When was she born? I think we have a pup from the same litter..
I love my pups drive and intelligence. .


----------



## labsforme (Oct 31, 2003)

I have watched 4 of his breedings out here in the NW. The first was out of Haylee.4 pups derby list. Running Qual now with some placementsThey can mark. Intelligent, very fast. I bred to him with my BLF and kept a pup. Running derby and got a JAM last week at 17 months old. I have watched Ford a lot and he's the real deal. Pups are not knuckleheads and not for the heavy handed.Other pups I have seen are doing well in derby as well.

Jeff


----------



## Olaf (Feb 13, 2016)

Chipper31 said:


> When was she born?

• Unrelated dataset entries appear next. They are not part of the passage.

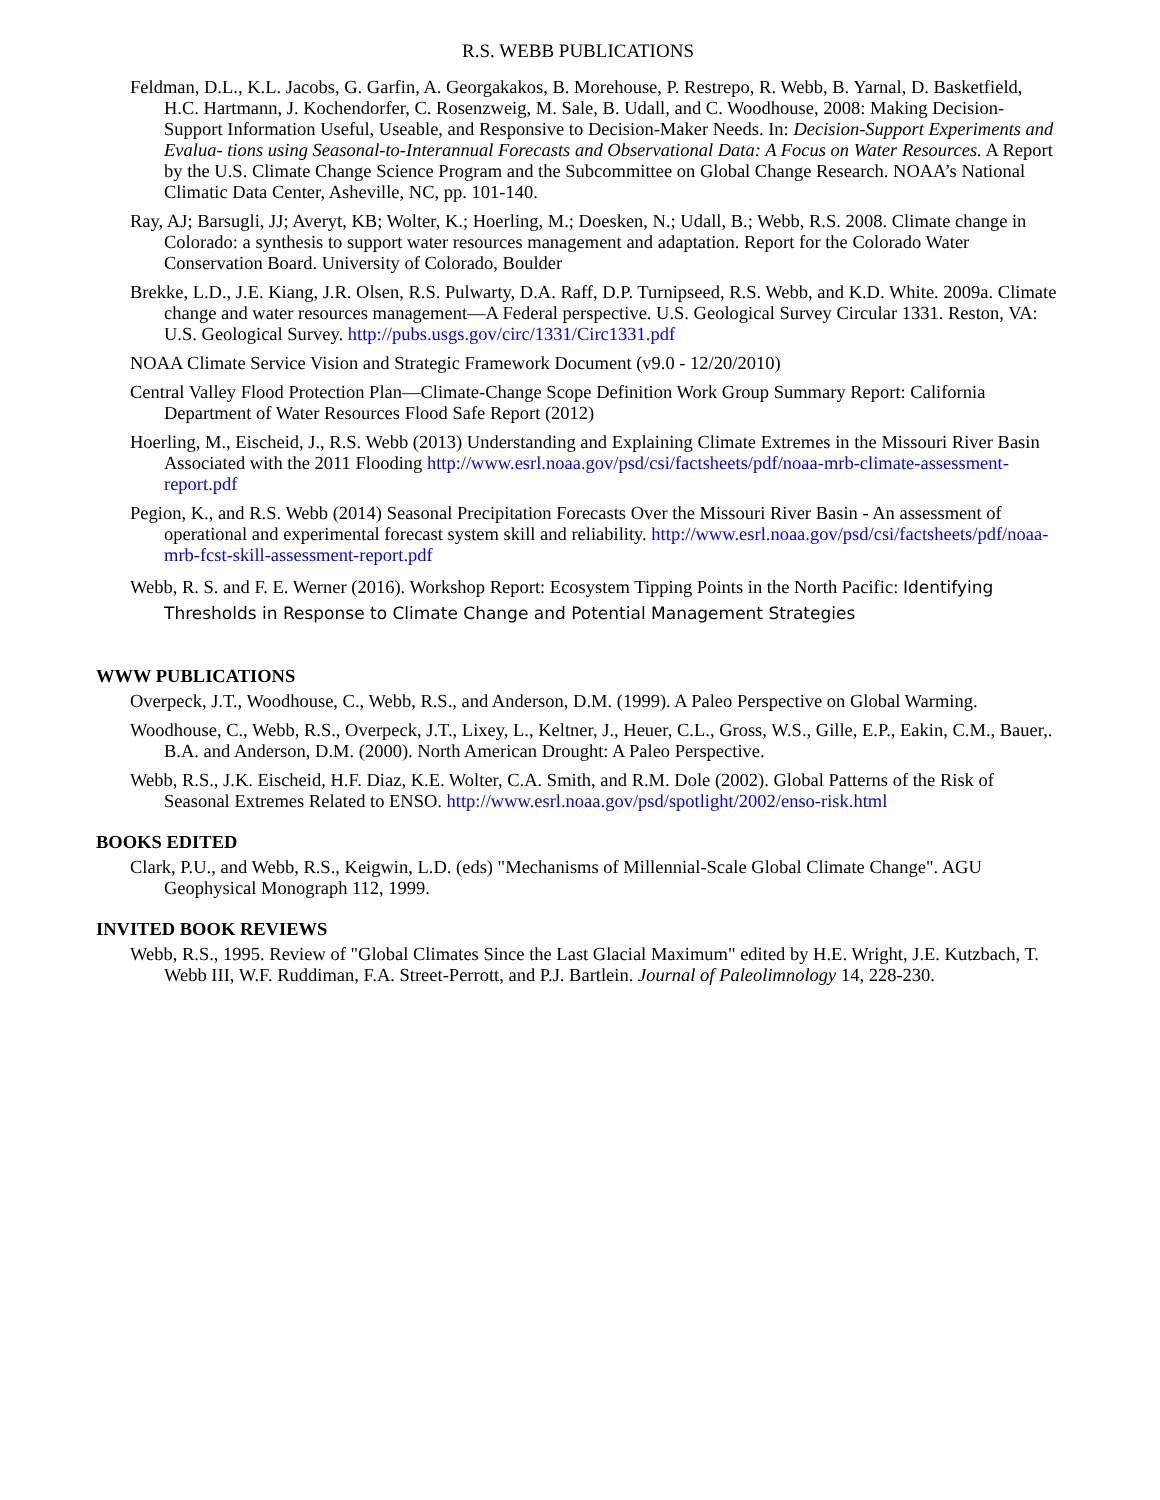R.S. WEBB PUBLICATIONS
Feldman, D.L., K.L. Jacobs, G. Garfin, A. Georgakakos, B. Morehouse, P. Restrepo, R. Webb, B. Yarnal, D. Basketfield, H.C. Hartmann, J. Kochendorfer, C. Rosenzweig, M. Sale, B. Udall, and C. Woodhouse, 2008: Making Decision-Support Information Useful, Useable, and Responsive to Decision-Maker Needs. In: Decision-Support Experiments and Evalua- tions using Seasonal-to-Interannual Forecasts and Observational Data: A Focus on Water Resources. A Report by the U.S. Climate Change Science Program and the Subcommittee on Global Change Research. NOAA’s National Climatic Data Center, Asheville, NC, pp. 101-140.
Ray, AJ; Barsugli, JJ; Averyt, KB; Wolter, K.; Hoerling, M.; Doesken, N.; Udall, B.; Webb, R.S. 2008. Climate change in Colorado: a synthesis to support water resources management and adaptation. Report for the Colorado Water Conservation Board. University of Colorado, Boulder
Brekke, L.D., J.E. Kiang, J.R. Olsen, R.S. Pulwarty, D.A. Raff, D.P. Turnipseed, R.S. Webb, and K.D. White. 2009a. Climate change and water resources management—A Federal perspective. U.S. Geological Survey Circular 1331. Reston, VA: U.S. Geological Survey. http://pubs.usgs.gov/circ/1331/Circ1331.pdf
NOAA Climate Service Vision and Strategic Framework Document (v9.0 - 12/20/2010)
Central Valley Flood Protection Plan—Climate-Change Scope Definition Work Group Summary Report: California Department of Water Resources Flood Safe Report (2012)
Hoerling, M., Eischeid, J., R.S. Webb (2013) Understanding and Explaining Climate Extremes in the Missouri River Basin Associated with the 2011 Flooding http://www.esrl.noaa.gov/psd/csi/factsheets/pdf/noaa-mrb-climate-assessment-report.pdf
Pegion, K., and R.S. Webb (2014) Seasonal Precipitation Forecasts Over the Missouri River Basin - An assessment of operational and experimental forecast system skill and reliability. http://www.esrl.noaa.gov/psd/csi/factsheets/pdf/noaa-mrb-fcst-skill-assessment-report.pdf
Webb, R. S. and F. E. Werner (2016). Workshop Report: Ecosystem Tipping Points in the North Pacific: Identifying Thresholds in Response to Climate Change and Potential Management Strategies
WWW PUBLICATIONS
Overpeck, J.T., Woodhouse, C., Webb, R.S., and Anderson, D.M. (1999). A Paleo Perspective on Global Warming.
Woodhouse, C., Webb, R.S., Overpeck, J.T., Lixey, L., Keltner, J., Heuer, C.L., Gross, W.S., Gille, E.P., Eakin, C.M., Bauer,. B.A. and Anderson, D.M. (2000). North American Drought: A Paleo Perspective.
Webb, R.S., J.K. Eischeid, H.F. Diaz, K.E. Wolter, C.A. Smith, and R.M. Dole (2002). Global Patterns of the Risk of Seasonal Extremes Related to ENSO. http://www.esrl.noaa.gov/psd/spotlight/2002/enso-risk.html
BOOKS EDITED
Clark, P.U., and Webb, R.S., Keigwin, L.D. (eds) "Mechanisms of Millennial-Scale Global Climate Change". AGU Geophysical Monograph 112, 1999.
INVITED BOOK REVIEWS
Webb, R.S., 1995. Review of "Global Climates Since the Last Glacial Maximum" edited by H.E. Wright, J.E. Kutzbach, T. Webb III, W.F. Ruddiman, F.A. Street-Perrott, and P.J. Bartlein. Journal of Paleolimnology 14, 228-230.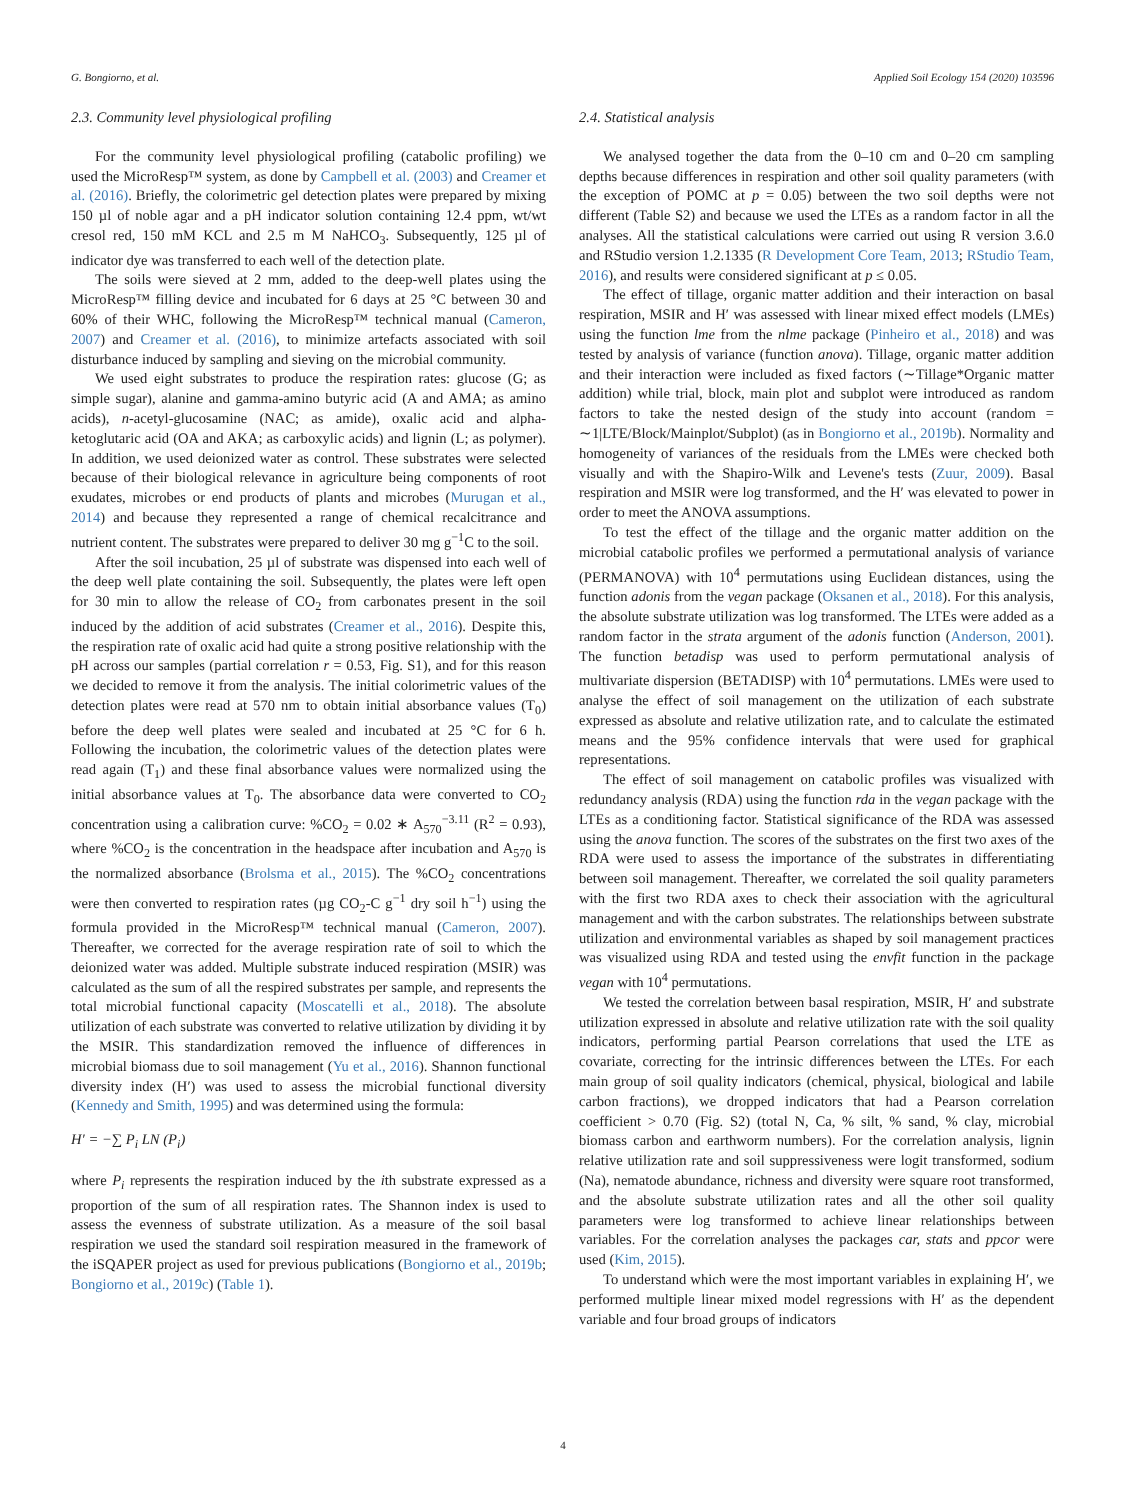G. Bongiorno, et al. Applied Soil Ecology 154 (2020) 103596
2.3. Community level physiological profiling
For the community level physiological profiling (catabolic profiling) we used the MicroResp™ system, as done by Campbell et al. (2003) and Creamer et al. (2016). Briefly, the colorimetric gel detection plates were prepared by mixing 150 µl of noble agar and a pH indicator solution containing 12.4 ppm, wt/wt cresol red, 150 mM KCL and 2.5 m M NaHCO<sub>3</sub>. Subsequently, 125 µl of indicator dye was transferred to each well of the detection plate.
The soils were sieved at 2 mm, added to the deep-well plates using the MicroResp™ filling device and incubated for 6 days at 25 °C between 30 and 60% of their WHC, following the MicroResp™ technical manual (Cameron, 2007) and Creamer et al. (2016), to minimize artefacts associated with soil disturbance induced by sampling and sieving on the microbial community.
We used eight substrates to produce the respiration rates: glucose (G; as simple sugar), alanine and gamma-amino butyric acid (A and AMA; as amino acids), n-acetyl-glucosamine (NAC; as amide), oxalic acid and alpha-ketoglutaric acid (OA and AKA; as carboxylic acids) and lignin (L; as polymer). In addition, we used deionized water as control. These substrates were selected because of their biological relevance in agriculture being components of root exudates, microbes or end products of plants and microbes (Murugan et al., 2014) and because they represented a range of chemical recalcitrance and nutrient content. The substrates were prepared to deliver 30 mg g<sup>−1</sup>C to the soil.
After the soil incubation, 25 µl of substrate was dispensed into each well of the deep well plate containing the soil. Subsequently, the plates were left open for 30 min to allow the release of CO<sub>2</sub> from carbonates present in the soil induced by the addition of acid substrates (Creamer et al., 2016). Despite this, the respiration rate of oxalic acid had quite a strong positive relationship with the pH across our samples (partial correlation r = 0.53, Fig. S1), and for this reason we decided to remove it from the analysis. The initial colorimetric values of the detection plates were read at 570 nm to obtain initial absorbance values (T<sub>0</sub>) before the deep well plates were sealed and incubated at 25 °C for 6 h. Following the incubation, the colorimetric values of the detection plates were read again (T<sub>1</sub>) and these final absorbance values were normalized using the initial absorbance values at T<sub>0</sub>. The absorbance data were converted to CO<sub>2</sub> concentration using a calibration curve: %CO<sub>2</sub> = 0.02 ∗ A<sub>570</sub><sup>−3.11</sup> (R<sup>2</sup> = 0.93), where %CO<sub>2</sub> is the concentration in the headspace after incubation and A<sub>570</sub> is the normalized absorbance (Brolsma et al., 2015). The %CO<sub>2</sub> concentrations were then converted to respiration rates (µg CO<sub>2</sub>-C g<sup>−1</sup> dry soil h<sup>−1</sup>) using the formula provided in the MicroResp™ technical manual (Cameron, 2007). Thereafter, we corrected for the average respiration rate of soil to which the deionized water was added. Multiple substrate induced respiration (MSIR) was calculated as the sum of all the respired substrates per sample, and represents the total microbial functional capacity (Moscatelli et al., 2018). The absolute utilization of each substrate was converted to relative utilization by dividing it by the MSIR. This standardization removed the influence of differences in microbial biomass due to soil management (Yu et al., 2016). Shannon functional diversity index (H′) was used to assess the microbial functional diversity (Kennedy and Smith, 1995) and was determined using the formula:
H′ = −∑ P<sub>i</sub> LN (P<sub>i</sub>)
where P<sub>i</sub> represents the respiration induced by the ith substrate expressed as a proportion of the sum of all respiration rates. The Shannon index is used to assess the evenness of substrate utilization. As a measure of the soil basal respiration we used the standard soil respiration measured in the framework of the iSQAPER project as used for previous publications (Bongiorno et al., 2019b; Bongiorno et al., 2019c) (Table 1).
2.4. Statistical analysis
We analysed together the data from the 0–10 cm and 0–20 cm sampling depths because differences in respiration and other soil quality parameters (with the exception of POMC at p = 0.05) between the two soil depths were not different (Table S2) and because we used the LTEs as a random factor in all the analyses. All the statistical calculations were carried out using R version 3.6.0 and RStudio version 1.2.1335 (R Development Core Team, 2013; RStudio Team, 2016), and results were considered significant at p ≤ 0.05.
The effect of tillage, organic matter addition and their interaction on basal respiration, MSIR and H′ was assessed with linear mixed effect models (LMEs) using the function lme from the nlme package (Pinheiro et al., 2018) and was tested by analysis of variance (function anova). Tillage, organic matter addition and their interaction were included as fixed factors (∼Tillage*Organic matter addition) while trial, block, main plot and subplot were introduced as random factors to take the nested design of the study into account (random = ∼1|LTE/Block/Mainplot/Subplot) (as in Bongiorno et al., 2019b). Normality and homogeneity of variances of the residuals from the LMEs were checked both visually and with the Shapiro-Wilk and Levene's tests (Zuur, 2009). Basal respiration and MSIR were log transformed, and the H′ was elevated to power in order to meet the ANOVA assumptions.
To test the effect of the tillage and the organic matter addition on the microbial catabolic profiles we performed a permutational analysis of variance (PERMANOVA) with 10<sup>4</sup> permutations using Euclidean distances, using the function adonis from the vegan package (Oksanen et al., 2018). For this analysis, the absolute substrate utilization was log transformed. The LTEs were added as a random factor in the strata argument of the adonis function (Anderson, 2001). The function betadisp was used to perform permutational analysis of multivariate dispersion (BETADISP) with 10<sup>4</sup> permutations. LMEs were used to analyse the effect of soil management on the utilization of each substrate expressed as absolute and relative utilization rate, and to calculate the estimated means and the 95% confidence intervals that were used for graphical representations.
The effect of soil management on catabolic profiles was visualized with redundancy analysis (RDA) using the function rda in the vegan package with the LTEs as a conditioning factor. Statistical significance of the RDA was assessed using the anova function. The scores of the substrates on the first two axes of the RDA were used to assess the importance of the substrates in differentiating between soil management. Thereafter, we correlated the soil quality parameters with the first two RDA axes to check their association with the agricultural management and with the carbon substrates. The relationships between substrate utilization and environmental variables as shaped by soil management practices was visualized using RDA and tested using the envfit function in the package vegan with 10<sup>4</sup> permutations.
We tested the correlation between basal respiration, MSIR, H′ and substrate utilization expressed in absolute and relative utilization rate with the soil quality indicators, performing partial Pearson correlations that used the LTE as covariate, correcting for the intrinsic differences between the LTEs. For each main group of soil quality indicators (chemical, physical, biological and labile carbon fractions), we dropped indicators that had a Pearson correlation coefficient > 0.70 (Fig. S2) (total N, Ca, % silt, % sand, % clay, microbial biomass carbon and earthworm numbers). For the correlation analysis, lignin relative utilization rate and soil suppressiveness were logit transformed, sodium (Na), nematode abundance, richness and diversity were square root transformed, and the absolute substrate utilization rates and all the other soil quality parameters were log transformed to achieve linear relationships between variables. For the correlation analyses the packages car, stats and ppcor were used (Kim, 2015).
To understand which were the most important variables in explaining H′, we performed multiple linear mixed model regressions with H′ as the dependent variable and four broad groups of indicators
4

I think we have a pup from the same litter..
> I love my pups drive and intelligence. .


November 15. She is a keeper.


----------



## Chipper31 (Mar 8, 2009)

I have heard great things from his pups..
Looking forward to warmer weather up here..


----------



## Terry Marshall (Jan 12, 2011)

*Pups are not knuckleheads and not for the heavy handed.Other pups I have seen are doing well in derby as well.*

Well said, I bred Ford to my MH a neice to Bullet and had a litter of 11 on 3/18/15. One male and 10 females. I kept 2 females, the first born a yellow EIC carrier and a black 7th born EIC Clear.Plus I have two back in training. Fantastic marking dogs, super disposition, always wanting to kiss you, great with other dogs, and all swim like beavers from day one. The male, RENO is owned by John Vaeth in New Orleans and he's got this dog ready to run Derbys if he wants to, but I don't think that's in his plans. My dogs have been on the back burner as I have had some help issues and client dogs take priority.
But as a dog guy I couldn't be happier with the pups, mine have a tendency to pounce on the mark which is cute, will load in a top box on my trailer, one actually loaded in my F350 w the tail gate up!!!!!
They are sweet pups and a trainer with a heavy hand or one with his finger on the button will not get the potential out of these dogs.......Don't get carried away with the time table, some might not be mature enough for the Derby but the trainer with patience and consistency will be rewarded. GOOD DOGS


----------



## Renee P. (Dec 5, 2010)

Terry Marshall said:


> *Pups are not knuckleheads and not for the heavy handed.Other pups I have seen are doing well in derby as well.*
> 
> Well said, I bred Ford to my MH a neice to Bullet and had a litter of 11 on 3/18/15. One male and 10 females. I kept 2 females, the first born a yellow EIC carrier and a black 7th born EIC Clear.Plus I have two back in training. Fantastic marking dogs, super disposition, always wanting to kiss you, great with other dogs, and all swim like beavers from day one. The male, RENO is owned by John Vaeth in New Orleans and he's got this dog ready to run Derbys if he wants to, but I don't think that's in his plans. My dogs have been on the back burner as I have had some help issues and client dogs take priority.
> But as a dog guy I couldn't be happier with the pups, mine have a tendency to pounce on the mark which is cute, will load in a top box on my trailer, one actually loaded in my F350 w the tail gate up!!!!!
> They are sweet pups and a trainer with a heavy hand or one with his finger on the button will not get the potential out of these dogs.......Don't get carried away with the time table, some might not be mature enough for the Derby but the trainer with patience and consistency will be rewarded. GOOD DOGS


Terry, I think you got the wrong Ford.


----------



## Chipper31 (Mar 8, 2009)

I have heard great things from his pups..
Looking forward to warmer weather up here..


----------



## Terry Marshall (Jan 12, 2011)

mitty said:


> Terry, I think you got the wrong Ford.


Is there more than one Ford.....This FC AFC Fordlands Bored Out Ford .... with 241 1/2 points in his life time HOF dog .... No One should ever be able to use this dogs name, it's a travesty if they did..kinda like jerseys... for gods sake add another name or number like Ford Want To Be!


----------



## Renee P. (Dec 5, 2010)

Terry Marshall said:


> Is there more than one Ford.....This FC AFC Fordlands Bored Out Ford .... with 241 1/2 points in his life time HOF dog .... No One should ever be able to use this dogs name, it's a travesty if they did..kinda like jerseys... for gods sake add another name or number like Ford Want To Be!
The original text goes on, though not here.